DATA FOR REVIEW -
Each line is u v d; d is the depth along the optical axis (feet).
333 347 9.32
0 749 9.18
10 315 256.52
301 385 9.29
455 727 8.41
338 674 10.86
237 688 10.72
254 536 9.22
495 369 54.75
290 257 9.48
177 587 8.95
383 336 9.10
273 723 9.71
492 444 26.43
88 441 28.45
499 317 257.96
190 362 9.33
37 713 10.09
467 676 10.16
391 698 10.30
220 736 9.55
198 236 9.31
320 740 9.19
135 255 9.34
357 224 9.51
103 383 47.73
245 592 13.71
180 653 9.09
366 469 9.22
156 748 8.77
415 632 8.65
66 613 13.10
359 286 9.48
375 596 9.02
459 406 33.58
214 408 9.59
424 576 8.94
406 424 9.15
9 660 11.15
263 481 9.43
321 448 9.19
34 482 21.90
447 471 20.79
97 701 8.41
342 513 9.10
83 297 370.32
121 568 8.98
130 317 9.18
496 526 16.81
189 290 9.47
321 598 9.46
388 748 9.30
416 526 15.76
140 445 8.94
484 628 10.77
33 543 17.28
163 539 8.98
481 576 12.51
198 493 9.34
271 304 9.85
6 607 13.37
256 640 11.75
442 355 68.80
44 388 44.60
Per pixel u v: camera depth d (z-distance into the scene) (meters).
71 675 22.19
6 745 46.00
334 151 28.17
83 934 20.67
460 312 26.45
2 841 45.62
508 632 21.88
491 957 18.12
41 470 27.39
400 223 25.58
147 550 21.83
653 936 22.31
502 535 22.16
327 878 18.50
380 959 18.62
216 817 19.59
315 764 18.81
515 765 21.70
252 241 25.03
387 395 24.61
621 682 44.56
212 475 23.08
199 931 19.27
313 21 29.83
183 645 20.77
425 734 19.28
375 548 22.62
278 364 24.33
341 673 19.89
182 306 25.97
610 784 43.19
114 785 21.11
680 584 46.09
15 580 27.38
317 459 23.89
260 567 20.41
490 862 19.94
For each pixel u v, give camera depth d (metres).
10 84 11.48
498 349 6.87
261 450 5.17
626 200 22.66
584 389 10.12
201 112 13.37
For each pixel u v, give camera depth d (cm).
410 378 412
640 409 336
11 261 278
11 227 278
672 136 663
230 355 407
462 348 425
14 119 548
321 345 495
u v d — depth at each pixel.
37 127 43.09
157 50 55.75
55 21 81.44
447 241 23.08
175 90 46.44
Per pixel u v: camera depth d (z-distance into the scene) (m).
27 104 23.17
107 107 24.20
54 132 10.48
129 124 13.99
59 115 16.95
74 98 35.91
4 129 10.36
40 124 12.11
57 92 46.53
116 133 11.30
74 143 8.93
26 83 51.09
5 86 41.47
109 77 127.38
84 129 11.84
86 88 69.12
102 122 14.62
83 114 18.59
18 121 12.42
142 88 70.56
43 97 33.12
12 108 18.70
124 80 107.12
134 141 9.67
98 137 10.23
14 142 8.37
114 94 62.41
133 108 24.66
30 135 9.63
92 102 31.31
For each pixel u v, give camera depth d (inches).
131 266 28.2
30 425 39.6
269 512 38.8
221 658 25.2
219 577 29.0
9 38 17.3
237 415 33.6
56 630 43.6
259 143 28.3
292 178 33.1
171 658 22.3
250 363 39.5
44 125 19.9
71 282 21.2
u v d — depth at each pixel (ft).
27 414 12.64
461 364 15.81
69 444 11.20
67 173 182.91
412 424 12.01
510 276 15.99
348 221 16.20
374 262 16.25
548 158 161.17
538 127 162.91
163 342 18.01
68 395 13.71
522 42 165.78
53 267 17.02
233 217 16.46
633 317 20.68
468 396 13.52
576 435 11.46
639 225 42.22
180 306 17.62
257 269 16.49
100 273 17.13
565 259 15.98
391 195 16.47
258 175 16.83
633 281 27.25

DIRECTIONS FOR THIS TASK - Where a line of the listing holds the string "distance", copy that line.

REPLY -
Per pixel u v: camera depth d (z-distance into the scene) (meters).
Per pixel u v: camera depth d (z-distance into the scene) (m).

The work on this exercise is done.